MOSCOW -- The sinking of the nuclear-powered submarine Kursk had all the makings of a political disaster for President Vladimir Putin: Just months into his first term, he emerged belatedly from holiday to address the bereaved relatives of 118 dead seamen, only for them to furiously berate him.
Russia was slow to accept Western offers of help when the Kursk went down in the Barents Sea on August 12, 2000, and the nation agonized as it became clear that all 118 seamen aboard were dead.
At the time, some 72 percent of Russians surveyed by pollster Levada Center said the authorities had failed to do everything in their power to save the crew from death in the deep.
Fifteen years later, a new Levada poll shows that for most Russians, a big blot on Putin's record has become a little blip: This time around, only 35 percent said they believe the authorities failed to do everything in their power.
What's more, 40 percent actively approve of the state response, widely seen as botched at the time, compared to just 23 percent in 2000.
Lev Gudkov, a prominent sociologist and director of Levada Center, says the gradual change in the responses reflects the impact of televised state propaganda, which in this case functions on two levels.
The first, Gudkov says, is a kind of propaganda by inertia. "There are no [state media] structures that constantly remind people and spur discussion about the responsibility of the authorities -- not only in the case of the sinking of the Kursk, but also in other tragic and catastrophic events."
In other words: Out of sight, out of mind.
Gudkov says that this is evident in polls from the increase in the number of people -- particularly among the younger generations -- who told Levada that they have "difficulty answering the question." Twenty-six percent gave that response this year, compared with just 6 percent in 2000.
Today, the main Russian TV channels are lockstep followers of the Kremlin line.

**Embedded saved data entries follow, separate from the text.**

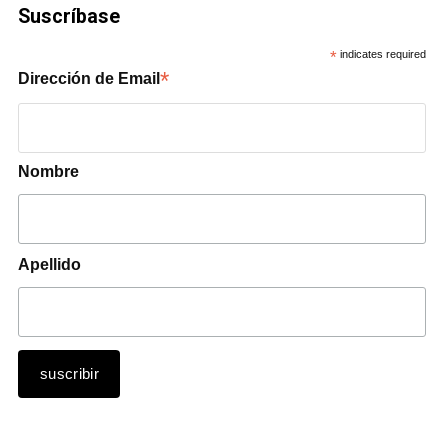
Suscríbase
*
indicates required
*
Dirección de Email
Nombre
Apellido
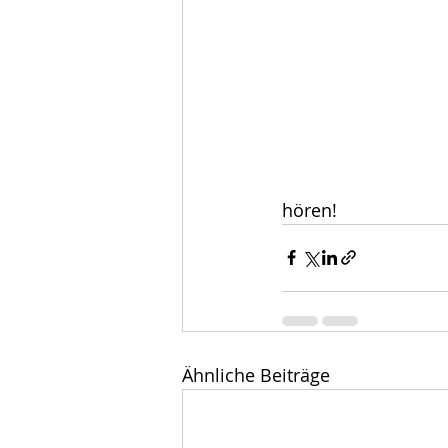
hören!
Ähnliche Beiträge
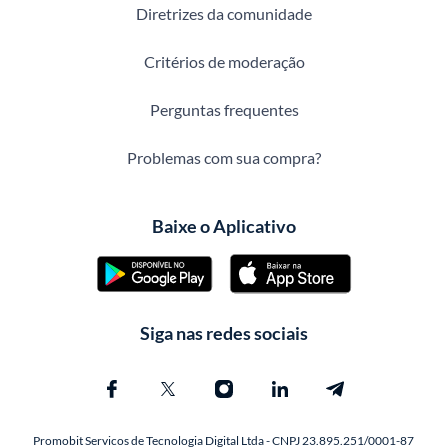
Diretrizes da comunidade
Critérios de moderação
Perguntas frequentes
Problemas com sua compra?
Baixe o Aplicativo
Siga nas redes sociais
Promobit Servicos de Tecnologia Digital Ltda - CNPJ 23.895.251/0001-87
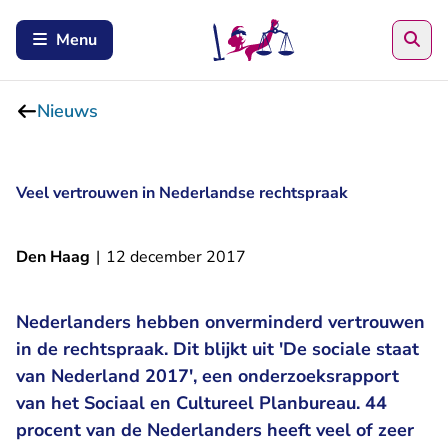
Zoe
Menu
Nieuws
Veel vertrouwen in Nederlandse rechtspraak
Den Haag
|
12 december 2017
Nederlanders hebben onverminderd vertrouwen
in de rechtspraak. Dit blijkt uit 'De sociale staat
van Nederland 2017', een onderzoeksrapport
van het Sociaal en Cultureel Planbureau. 44
procent van de Nederlanders heeft veel of zeer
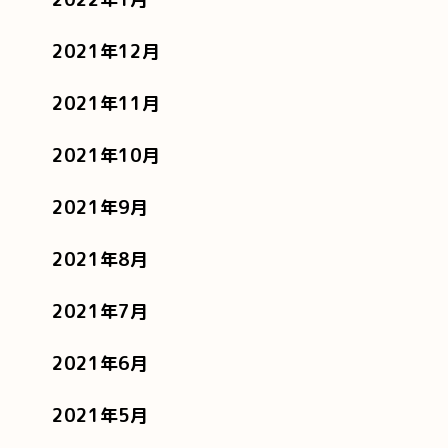
2021年12月
2021年11月
2021年10月
2021年9月
2021年8月
2021年7月
2021年6月
2021年5月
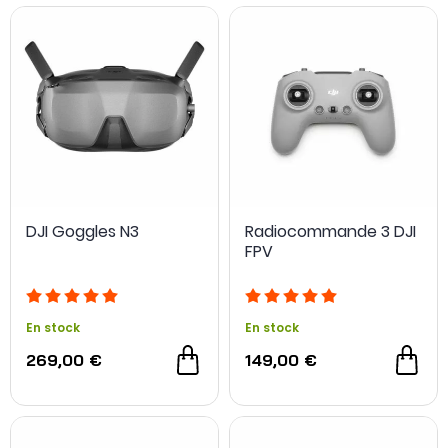
DJI Goggles N3
Radiocommande 3 DJI
FPV
En stock
En stock
269,00 €
149,00 €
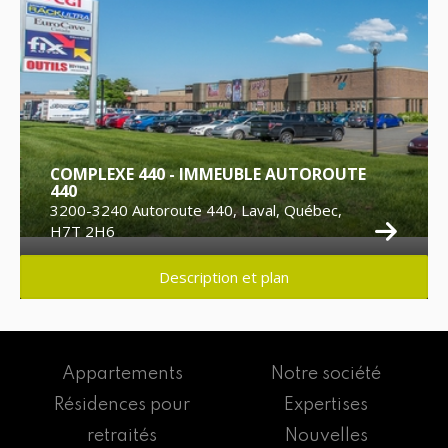
COMPLEXE 440 - IMMEUBLE AUTOROUTE
440
3200-3240 Autoroute 440, Laval, Québec,
H7T 2H6
Description et plan
Appartements
Notre société
Résidences pour
Expertises
retraités
Nouvelles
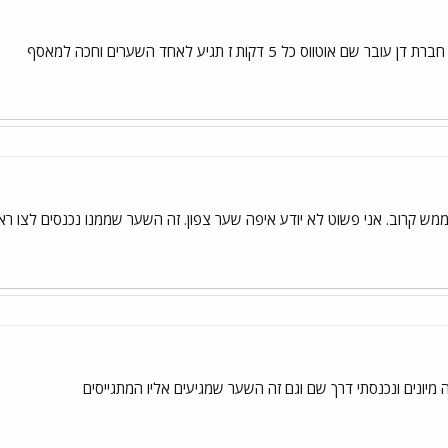
וס כל 5 דקות ז תגיע לאחד השערים וחכה למאסף
 ממש קרוב. אני פשוט לא יודע איפה שער צפון. זה השער שממנו נכנסים לצו ראש
ה מיונים ונכנסתי דרך שם וגם זה השער שמגיעים אליו המתגייסים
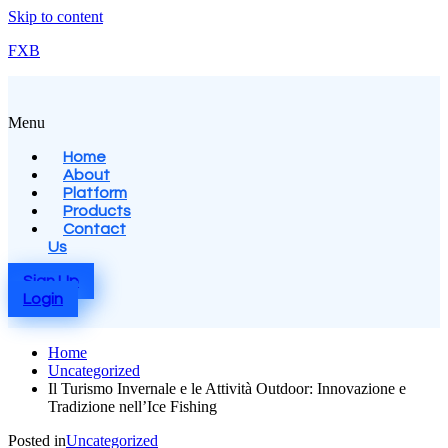
Skip to content
FXB
Menu
Home
About
Platform
Products
Contact
Us
Sign Up
Login
Home
Uncategorized
Il Turismo Invernale e le Attività Outdoor: Innovazione e
Tradizione nell’Ice Fishing
Posted in
Uncategorized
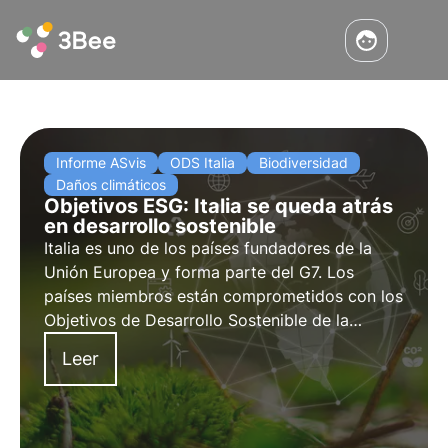
Informe ASvis
ODS Italia
Biodiversidad
Daños climáticos
Objetivos ESG: Italia se queda atrás
en desarrollo sostenible
Italia es uno de los países fundadores de la
Unión Europea y forma parte del G7. Los
países miembros están comprometidos con los
Objetivos de Desarrollo Sostenible de la
Agenda 2030 para la Protección de la
Leer
Biodiversidad. Por desgracia, el informe ASviS
muestra una desaceleración significativa en
Italia.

In 2000 the broadcast media landscape was considerably more boisterous, featuring powerful TV stations such as NTV -- then owned by tycoon Vladimir Gusinsky -- that had an appetite for attacking the Kremlin.
One of Putin's first major moves as president, in fact, was to regain control of the airwaves by reining in stations like NTV. But much of that process, which produced the propaganda machines that now feed the country a steady diet of anti-Western rhetoric, came after the Kursk disaster.
Acting Too Late
The nuclear-powered submarine left its dock on the Barents Sea to perform a drill when a torpedo onboard malfunctioned and exploded on August 12. The Russian Navy declared it lost after 11 hours, when it did not send out a routine signal.
Moscow eventually accepted help from Britain and Norway, whose divers were dispatched to the stricken Kursk together with Russians, but only days after the vessel had sunk. No one on board was rescued.
At the time, Russian media zeroed in on the procrastination over accepting assistance.
In August 2000, Putin himself was slow to emerge from holiday when news of the crisis broke. Ten days after the Kursk sank, he traveled to Vidyayevo, a naval post north of the Arctic Circle where he addressed mourning widows and other relatives of the dead.
Footage from the scene shows a security guard trying to force a shouting, grief-stricken woman in a head scarf to be seated in an auditorium in front of a tanned Putin, who looks out of place in a black suit and black shirt.
Fifteen years later, Russian state television often plays down national crises, including those that continue to plague the military.
When a barracks collapsed in the Siberian city of Omsk in July, crushing and killing 24 cadets as they slept, national TV stations glossed over the tragedy by failing to name any of the two dozen soldiers who had died or interview their loved ones. A Facebook post in which RFE/RL's Russian Service journalist Yelena Rykovsteva mentioned this omission was reposted 12,500 times.
In 2010, on the 10th anniversary of the sinking of the Kursk, neither Putin, then prime minister, nor President Dmitry Medvedev made public comment on modern Russia's worst naval disaster.
Gudkov says the second explanation for the change in public opinion is the patriotic boom unleashed by Russia's takeover of Crimea from Ukraine in March 2014, an operation conducted amid a fierce campaign of anti-Western propaganda that is still going strong.
"The authorities have flattered the public conscience by taking away its inferiority complexes and defeatism," Gudkov says. "Although the authorities continue to be considered mafia-like, incompetent, and working against the interests of normal people, nevertheless the explosion of patriotism and propaganda that has been going on for a year and a half already forces a significant portion of conformist people to refrain from negative assessments of events."